How to perform this exercise correctly 😎 1 - Stand with your torso bent forward (90°) and lower back slightly arched, holding a dumbbell in each hand. 2

Is Dumbbell Bent Over Reverse Fly good for beginners?

Dumbbell Bent Over Reverse Fly has a MET value of 3.5, indicating a moderate intensity exercise appropriate for most fitness levels. Always consult a qualified personal trainer before starting a new exercise program.

What equipment do you need for Dumbbell Bent Over Reverse Fly?

Dumbbell Bent Over Reverse Fly requires: Dumbbells.

What are the benefits of Dumbbell Bent Over Reverse Fly?

Dumbbell Bent Over Reverse Fly strengthens the Shoulders, engages the Traps and Rhomboids, builds functional strength using Dumbbells. Incorporate it into your training program for balanced muscle development and improved performance.

What exercises are similar to Dumbbell Bent Over Reverse Fly?

Similar exercises to Dumbbell Bent Over Reverse Fly include Arm Circles – Small to Large, Barbell Front Raise., Barbell Overhead Press, Barbell Upright Row. These alternatives target the same muscle groups and can be used to add variety to your training program.

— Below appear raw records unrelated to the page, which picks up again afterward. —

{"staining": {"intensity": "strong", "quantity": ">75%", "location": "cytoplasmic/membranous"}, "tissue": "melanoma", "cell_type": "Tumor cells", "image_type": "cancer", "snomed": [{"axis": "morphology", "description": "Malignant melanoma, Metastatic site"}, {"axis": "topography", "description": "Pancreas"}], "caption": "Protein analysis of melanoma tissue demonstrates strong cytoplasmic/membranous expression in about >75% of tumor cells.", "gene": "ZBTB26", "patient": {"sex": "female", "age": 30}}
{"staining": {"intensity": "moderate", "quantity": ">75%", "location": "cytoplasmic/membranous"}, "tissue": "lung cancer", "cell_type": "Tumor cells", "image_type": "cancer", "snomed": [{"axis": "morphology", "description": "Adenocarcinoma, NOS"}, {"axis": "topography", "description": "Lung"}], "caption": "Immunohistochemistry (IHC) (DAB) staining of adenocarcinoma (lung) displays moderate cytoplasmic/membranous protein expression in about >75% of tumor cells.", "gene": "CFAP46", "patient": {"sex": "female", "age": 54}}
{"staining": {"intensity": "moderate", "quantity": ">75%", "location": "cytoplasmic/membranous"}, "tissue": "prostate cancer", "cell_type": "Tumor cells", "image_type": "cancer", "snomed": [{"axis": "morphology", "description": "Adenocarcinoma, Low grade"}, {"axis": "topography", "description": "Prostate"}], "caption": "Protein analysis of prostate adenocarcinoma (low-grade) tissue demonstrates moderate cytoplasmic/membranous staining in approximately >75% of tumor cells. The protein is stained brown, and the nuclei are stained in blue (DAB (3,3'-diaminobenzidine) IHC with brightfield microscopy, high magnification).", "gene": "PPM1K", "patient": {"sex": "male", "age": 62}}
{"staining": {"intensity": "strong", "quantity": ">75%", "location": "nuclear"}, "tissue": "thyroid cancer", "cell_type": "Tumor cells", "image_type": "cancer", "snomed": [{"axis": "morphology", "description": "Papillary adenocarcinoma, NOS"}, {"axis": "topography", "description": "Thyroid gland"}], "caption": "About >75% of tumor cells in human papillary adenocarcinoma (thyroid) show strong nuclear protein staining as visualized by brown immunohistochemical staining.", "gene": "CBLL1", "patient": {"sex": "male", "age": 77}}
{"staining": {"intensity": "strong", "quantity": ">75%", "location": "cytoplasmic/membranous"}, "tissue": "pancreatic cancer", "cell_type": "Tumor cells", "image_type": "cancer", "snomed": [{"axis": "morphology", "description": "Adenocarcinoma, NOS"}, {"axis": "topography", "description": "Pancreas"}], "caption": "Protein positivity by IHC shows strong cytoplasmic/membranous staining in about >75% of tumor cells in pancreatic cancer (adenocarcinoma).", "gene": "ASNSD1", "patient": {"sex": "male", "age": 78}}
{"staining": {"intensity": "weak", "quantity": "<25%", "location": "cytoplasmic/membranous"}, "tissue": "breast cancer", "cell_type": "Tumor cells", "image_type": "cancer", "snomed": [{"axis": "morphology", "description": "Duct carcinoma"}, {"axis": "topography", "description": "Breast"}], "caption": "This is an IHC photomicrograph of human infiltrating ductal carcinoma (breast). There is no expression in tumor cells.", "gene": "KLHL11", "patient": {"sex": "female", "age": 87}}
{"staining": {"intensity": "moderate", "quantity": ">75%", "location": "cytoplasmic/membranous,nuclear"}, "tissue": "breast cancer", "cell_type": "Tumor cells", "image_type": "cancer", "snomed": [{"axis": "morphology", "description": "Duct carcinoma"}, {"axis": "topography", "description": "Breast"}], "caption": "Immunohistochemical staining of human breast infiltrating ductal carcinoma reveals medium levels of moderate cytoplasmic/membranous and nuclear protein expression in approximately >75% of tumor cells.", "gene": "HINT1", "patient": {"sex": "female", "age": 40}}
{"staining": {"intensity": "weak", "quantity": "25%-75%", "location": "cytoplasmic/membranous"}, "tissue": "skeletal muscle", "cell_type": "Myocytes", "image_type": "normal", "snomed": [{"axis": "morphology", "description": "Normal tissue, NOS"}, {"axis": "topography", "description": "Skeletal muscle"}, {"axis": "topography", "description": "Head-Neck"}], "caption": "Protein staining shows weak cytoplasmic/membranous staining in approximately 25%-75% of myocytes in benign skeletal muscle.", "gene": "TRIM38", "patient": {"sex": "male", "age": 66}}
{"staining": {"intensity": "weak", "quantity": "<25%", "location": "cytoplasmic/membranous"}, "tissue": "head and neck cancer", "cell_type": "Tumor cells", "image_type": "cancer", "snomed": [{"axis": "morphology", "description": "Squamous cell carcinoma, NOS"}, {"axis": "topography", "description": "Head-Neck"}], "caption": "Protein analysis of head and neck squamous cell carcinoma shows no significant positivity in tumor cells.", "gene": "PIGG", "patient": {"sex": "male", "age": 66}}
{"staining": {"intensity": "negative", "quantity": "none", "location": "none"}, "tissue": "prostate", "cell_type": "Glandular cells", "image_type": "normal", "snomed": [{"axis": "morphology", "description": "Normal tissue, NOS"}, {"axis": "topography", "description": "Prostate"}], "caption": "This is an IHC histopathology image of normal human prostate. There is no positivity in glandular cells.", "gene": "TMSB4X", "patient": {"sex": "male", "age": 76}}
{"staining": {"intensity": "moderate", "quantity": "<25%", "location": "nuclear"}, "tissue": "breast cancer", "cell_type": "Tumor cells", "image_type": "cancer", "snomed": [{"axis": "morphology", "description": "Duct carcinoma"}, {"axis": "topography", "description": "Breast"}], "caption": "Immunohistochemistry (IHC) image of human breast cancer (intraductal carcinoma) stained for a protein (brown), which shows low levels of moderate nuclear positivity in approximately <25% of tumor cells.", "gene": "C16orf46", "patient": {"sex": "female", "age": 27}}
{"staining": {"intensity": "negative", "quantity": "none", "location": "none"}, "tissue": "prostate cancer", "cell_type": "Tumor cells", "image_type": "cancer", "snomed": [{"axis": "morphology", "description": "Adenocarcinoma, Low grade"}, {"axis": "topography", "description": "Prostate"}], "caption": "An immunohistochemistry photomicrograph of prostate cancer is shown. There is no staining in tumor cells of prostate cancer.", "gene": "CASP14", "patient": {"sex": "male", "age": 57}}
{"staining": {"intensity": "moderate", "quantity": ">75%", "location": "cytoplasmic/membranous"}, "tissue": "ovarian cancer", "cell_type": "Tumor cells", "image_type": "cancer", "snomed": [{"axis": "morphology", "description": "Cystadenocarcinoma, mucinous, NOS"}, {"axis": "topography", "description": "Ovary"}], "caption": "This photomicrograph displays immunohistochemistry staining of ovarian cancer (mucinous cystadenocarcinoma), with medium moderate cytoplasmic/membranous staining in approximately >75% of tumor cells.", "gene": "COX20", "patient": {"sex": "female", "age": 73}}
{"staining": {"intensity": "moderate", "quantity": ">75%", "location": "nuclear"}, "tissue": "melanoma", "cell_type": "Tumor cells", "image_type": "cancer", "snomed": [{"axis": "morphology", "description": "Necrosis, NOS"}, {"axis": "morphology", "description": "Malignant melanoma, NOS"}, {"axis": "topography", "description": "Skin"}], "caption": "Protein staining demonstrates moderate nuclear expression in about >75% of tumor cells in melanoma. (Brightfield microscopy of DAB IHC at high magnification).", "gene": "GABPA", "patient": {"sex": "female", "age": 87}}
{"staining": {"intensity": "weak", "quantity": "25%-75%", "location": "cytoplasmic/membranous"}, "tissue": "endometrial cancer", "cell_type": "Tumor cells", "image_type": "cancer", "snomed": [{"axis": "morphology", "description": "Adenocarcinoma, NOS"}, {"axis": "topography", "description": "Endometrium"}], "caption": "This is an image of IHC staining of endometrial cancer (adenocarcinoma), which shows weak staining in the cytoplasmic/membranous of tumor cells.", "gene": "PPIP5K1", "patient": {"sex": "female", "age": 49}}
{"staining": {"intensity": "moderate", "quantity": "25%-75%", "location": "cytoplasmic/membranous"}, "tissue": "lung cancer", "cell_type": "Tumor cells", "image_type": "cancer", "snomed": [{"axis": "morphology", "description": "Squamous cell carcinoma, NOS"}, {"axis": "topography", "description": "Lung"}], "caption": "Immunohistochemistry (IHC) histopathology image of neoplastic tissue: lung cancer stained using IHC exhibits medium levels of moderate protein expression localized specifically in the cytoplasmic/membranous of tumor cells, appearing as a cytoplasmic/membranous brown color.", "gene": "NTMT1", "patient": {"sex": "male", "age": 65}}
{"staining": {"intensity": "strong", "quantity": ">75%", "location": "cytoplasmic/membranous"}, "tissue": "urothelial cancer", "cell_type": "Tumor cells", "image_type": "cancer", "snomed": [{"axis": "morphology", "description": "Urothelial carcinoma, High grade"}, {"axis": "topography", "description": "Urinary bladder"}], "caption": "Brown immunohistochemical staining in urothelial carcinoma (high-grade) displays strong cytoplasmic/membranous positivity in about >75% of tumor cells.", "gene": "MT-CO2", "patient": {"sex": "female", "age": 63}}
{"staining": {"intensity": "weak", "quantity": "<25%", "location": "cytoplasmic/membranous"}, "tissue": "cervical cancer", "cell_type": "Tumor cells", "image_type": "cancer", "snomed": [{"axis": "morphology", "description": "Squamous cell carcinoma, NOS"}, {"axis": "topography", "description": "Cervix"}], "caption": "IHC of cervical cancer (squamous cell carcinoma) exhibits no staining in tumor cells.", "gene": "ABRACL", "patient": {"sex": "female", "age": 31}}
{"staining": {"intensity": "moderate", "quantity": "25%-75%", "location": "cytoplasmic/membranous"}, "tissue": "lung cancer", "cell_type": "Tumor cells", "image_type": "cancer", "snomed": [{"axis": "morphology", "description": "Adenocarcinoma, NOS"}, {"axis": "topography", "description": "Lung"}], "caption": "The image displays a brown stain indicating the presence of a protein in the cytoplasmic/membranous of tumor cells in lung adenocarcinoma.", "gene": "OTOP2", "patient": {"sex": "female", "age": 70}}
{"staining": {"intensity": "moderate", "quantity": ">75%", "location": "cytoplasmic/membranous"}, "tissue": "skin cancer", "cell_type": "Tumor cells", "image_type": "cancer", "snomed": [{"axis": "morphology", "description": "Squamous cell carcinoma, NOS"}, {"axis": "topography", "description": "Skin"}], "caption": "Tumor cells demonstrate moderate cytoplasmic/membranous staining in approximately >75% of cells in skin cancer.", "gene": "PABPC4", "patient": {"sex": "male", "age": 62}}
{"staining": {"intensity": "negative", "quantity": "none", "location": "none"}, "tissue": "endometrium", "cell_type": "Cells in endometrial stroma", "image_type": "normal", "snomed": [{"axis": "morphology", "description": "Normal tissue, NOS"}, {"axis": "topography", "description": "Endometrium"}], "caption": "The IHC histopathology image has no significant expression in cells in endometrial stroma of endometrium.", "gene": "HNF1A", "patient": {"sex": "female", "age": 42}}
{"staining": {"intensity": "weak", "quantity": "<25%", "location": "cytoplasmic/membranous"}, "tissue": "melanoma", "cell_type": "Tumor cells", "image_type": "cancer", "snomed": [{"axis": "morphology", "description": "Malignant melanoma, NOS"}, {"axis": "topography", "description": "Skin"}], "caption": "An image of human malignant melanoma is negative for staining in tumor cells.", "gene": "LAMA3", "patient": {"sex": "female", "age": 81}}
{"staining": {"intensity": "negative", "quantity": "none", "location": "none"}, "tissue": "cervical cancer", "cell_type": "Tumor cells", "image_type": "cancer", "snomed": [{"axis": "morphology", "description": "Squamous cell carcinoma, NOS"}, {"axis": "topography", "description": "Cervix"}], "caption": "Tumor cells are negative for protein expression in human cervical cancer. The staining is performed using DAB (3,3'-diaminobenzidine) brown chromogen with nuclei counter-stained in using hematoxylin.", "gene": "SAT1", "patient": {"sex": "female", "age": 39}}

Is Dumbbell Bent Over Reverse Fly better than Arm Circles – Small to Large?

Both Dumbbell Bent Over Reverse Fly and Arm Circles – Small to Large target the Shoulders. Dumbbell Bent Over Reverse Fly uses Dumbbells, while Arm Circles – Small to Large offers a different movement pattern. The best choice depends on your goals, available equipment, and training program. Many coaches include both for well-rounded development.